Slice of Life

Edward Kearns

Michelle Herrick

It happened that night while I sat eating New York cheese cake and breathing in the life of the city. I always need a moment to orientate myself whenever I visit someplace new. I had more moments like that when I walked through Central Park and rode the subway. But that very first time is when my heart clicks – and it either does or it doesn’t.

I arrived in New York City late, around midnight. I discovered a 24-hour deli in Times Square filled with small clusters of people drinking coffee and beer. I grabbed a chair next to the window where I could see the news ticker on the building across the street. People in Saint Patrick’s Day costumes stared at me through the window.

As a girl growing up in a small town, I always dreamt of skyscrapers and fast-paced cities. I’m older now, and still fascinated. But for different reasons. I’ve traveled to cities in the United States and abroad since my childhood. Each city has its own charm, architecture and people, but the draw for me has always been the fusion of all those elements.

There’s a piece of me that craves the life of a city where I can watch indie films, study at all night coffee shops, frequent the art museums, see a new play every night of the week, have an expanded grocery selection, and read more than one daily paper.

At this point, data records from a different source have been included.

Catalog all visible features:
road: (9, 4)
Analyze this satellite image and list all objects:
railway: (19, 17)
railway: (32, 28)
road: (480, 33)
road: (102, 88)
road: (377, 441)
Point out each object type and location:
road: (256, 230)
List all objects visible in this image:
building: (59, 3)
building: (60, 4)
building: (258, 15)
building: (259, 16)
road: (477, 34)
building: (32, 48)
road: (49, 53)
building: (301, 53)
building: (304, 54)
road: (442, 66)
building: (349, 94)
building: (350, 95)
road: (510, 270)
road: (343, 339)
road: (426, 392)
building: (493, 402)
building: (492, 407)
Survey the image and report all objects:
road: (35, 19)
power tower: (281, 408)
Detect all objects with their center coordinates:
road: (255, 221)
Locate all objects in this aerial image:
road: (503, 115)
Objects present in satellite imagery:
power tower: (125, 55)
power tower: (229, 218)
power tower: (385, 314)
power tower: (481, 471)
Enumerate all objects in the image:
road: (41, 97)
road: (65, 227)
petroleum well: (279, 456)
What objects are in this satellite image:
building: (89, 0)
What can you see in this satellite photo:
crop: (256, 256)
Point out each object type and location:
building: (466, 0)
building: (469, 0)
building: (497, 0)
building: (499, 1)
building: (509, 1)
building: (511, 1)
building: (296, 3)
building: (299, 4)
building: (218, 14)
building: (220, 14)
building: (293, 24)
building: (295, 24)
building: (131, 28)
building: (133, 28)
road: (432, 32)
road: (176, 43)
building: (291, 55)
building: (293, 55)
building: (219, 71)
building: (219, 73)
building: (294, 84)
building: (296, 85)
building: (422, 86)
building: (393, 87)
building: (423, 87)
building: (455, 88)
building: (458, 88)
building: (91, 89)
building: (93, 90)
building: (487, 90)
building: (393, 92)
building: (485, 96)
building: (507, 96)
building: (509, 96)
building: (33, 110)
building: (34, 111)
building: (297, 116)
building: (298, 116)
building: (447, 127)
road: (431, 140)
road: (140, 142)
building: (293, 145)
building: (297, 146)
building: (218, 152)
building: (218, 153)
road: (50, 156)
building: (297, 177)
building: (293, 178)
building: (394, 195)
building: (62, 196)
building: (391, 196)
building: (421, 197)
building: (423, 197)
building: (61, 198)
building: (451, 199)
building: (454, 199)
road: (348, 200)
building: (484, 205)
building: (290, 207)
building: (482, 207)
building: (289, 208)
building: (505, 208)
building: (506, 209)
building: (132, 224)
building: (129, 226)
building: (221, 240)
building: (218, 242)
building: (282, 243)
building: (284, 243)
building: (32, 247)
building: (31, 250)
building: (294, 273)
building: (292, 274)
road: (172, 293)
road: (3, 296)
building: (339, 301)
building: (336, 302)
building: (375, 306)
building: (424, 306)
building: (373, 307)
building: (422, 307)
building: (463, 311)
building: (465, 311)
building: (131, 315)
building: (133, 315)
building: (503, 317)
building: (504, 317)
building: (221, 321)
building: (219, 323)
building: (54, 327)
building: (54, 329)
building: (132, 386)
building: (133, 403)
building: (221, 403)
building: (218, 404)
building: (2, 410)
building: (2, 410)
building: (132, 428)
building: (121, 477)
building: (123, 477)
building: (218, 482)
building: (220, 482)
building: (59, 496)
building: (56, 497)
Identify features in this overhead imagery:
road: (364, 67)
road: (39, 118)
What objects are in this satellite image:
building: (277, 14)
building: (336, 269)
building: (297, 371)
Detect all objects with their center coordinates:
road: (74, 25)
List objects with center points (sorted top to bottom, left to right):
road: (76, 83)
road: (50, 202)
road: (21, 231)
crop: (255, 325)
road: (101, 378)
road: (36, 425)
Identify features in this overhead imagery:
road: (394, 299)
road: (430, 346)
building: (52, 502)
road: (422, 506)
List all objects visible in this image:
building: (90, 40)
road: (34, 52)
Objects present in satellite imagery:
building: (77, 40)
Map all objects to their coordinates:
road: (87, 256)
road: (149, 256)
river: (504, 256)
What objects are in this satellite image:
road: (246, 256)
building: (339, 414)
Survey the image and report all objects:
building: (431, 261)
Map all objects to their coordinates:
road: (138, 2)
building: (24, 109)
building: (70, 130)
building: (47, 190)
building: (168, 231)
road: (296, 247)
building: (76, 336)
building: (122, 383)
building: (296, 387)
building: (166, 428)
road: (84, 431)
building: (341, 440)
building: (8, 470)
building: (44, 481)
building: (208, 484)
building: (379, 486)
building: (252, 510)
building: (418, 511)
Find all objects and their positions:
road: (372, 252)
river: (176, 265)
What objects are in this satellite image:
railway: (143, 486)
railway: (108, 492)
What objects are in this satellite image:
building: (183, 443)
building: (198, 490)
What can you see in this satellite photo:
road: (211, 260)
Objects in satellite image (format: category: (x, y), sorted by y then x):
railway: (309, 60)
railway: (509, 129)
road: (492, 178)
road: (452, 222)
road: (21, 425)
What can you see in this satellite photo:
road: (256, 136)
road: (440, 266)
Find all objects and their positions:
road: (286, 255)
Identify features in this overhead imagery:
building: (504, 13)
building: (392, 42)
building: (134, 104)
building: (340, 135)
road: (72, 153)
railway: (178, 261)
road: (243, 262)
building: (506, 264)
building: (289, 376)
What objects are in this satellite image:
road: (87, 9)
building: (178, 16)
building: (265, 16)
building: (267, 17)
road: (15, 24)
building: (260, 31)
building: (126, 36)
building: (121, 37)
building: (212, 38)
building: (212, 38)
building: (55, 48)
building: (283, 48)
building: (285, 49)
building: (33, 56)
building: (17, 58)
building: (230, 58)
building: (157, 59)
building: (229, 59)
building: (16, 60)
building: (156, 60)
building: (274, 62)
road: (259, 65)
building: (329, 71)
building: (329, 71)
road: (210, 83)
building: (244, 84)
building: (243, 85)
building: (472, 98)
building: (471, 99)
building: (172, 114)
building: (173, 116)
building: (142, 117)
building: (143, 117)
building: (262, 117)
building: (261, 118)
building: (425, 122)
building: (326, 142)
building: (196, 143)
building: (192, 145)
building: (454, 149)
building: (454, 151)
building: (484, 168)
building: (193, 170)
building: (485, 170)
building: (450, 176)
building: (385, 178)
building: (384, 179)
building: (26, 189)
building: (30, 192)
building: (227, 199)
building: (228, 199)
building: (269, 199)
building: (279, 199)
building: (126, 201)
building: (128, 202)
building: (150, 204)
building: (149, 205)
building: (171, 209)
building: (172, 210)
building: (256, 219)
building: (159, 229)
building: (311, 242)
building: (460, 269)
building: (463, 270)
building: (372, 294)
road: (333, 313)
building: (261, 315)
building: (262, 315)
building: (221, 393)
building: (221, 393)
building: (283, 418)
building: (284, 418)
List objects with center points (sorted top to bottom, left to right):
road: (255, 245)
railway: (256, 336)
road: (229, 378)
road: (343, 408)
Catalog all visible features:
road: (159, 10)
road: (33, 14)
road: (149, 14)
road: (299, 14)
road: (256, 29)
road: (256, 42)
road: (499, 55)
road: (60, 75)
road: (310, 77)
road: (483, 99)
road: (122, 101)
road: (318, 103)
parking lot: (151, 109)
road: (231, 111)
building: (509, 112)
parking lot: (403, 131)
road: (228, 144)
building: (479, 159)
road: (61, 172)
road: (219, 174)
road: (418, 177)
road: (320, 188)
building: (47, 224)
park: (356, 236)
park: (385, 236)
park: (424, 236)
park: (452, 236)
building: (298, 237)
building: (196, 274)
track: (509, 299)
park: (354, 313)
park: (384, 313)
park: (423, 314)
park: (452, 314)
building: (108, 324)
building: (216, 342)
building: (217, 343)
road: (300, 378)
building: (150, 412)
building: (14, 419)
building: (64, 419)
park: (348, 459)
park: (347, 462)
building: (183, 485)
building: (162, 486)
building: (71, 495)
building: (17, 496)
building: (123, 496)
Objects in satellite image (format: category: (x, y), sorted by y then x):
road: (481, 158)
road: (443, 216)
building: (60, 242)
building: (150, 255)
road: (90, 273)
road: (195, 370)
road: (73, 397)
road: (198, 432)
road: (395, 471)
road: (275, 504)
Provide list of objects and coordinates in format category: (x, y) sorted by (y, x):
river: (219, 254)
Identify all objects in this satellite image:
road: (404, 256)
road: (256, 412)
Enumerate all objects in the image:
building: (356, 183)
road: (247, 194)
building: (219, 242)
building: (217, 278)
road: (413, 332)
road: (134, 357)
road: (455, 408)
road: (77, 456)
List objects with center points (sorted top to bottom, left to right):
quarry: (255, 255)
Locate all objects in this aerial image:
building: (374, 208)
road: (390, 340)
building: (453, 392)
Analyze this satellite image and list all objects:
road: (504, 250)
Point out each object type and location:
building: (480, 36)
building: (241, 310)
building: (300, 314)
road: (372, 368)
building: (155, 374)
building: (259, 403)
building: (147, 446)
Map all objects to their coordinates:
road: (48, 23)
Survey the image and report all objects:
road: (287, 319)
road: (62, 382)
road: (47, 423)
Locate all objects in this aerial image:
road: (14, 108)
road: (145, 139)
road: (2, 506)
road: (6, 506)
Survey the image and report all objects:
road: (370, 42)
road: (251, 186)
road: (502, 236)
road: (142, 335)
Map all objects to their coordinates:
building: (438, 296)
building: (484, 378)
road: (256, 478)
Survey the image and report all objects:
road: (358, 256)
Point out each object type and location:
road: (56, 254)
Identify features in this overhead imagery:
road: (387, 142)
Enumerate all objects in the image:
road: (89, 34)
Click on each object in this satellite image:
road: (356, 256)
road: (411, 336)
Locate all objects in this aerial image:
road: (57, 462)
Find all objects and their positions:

I love living in South Dakota. My family is here, of course, but it’s more than that. Life is simple here and I understand it better than anywhere else. Traveling to Los Angeles, New York or Paris floods me with new images and ideas that I need to come home to digest.

I think it has to do with the way time feels like it stands still here; at least it does when I leave and come back. In New York things never stay the same. Over spring break, I went back to Fort Collins, Colo., where I used to live. It’s a medium-sized city near Denver. All my favorite hangouts had been shut down, new constructions was going up, and major landmarks had disappeared.

In New York, I could walk the same sidewalk every day and never see a familiar face, or go to the same coffee shop and the barista will never remember my name. In my hometown, everyone knows what I’m doing. The postman tracks my movements by where I forward my mail, and the local grocer asks about my ex-high school sweetheart.

I’m not ready to write off South Dakota, and I’m not ready to pack my bags and move to New York City. But I want to keep exploring. I may never understand anywhere like South Dakota, but I won’t stop trying.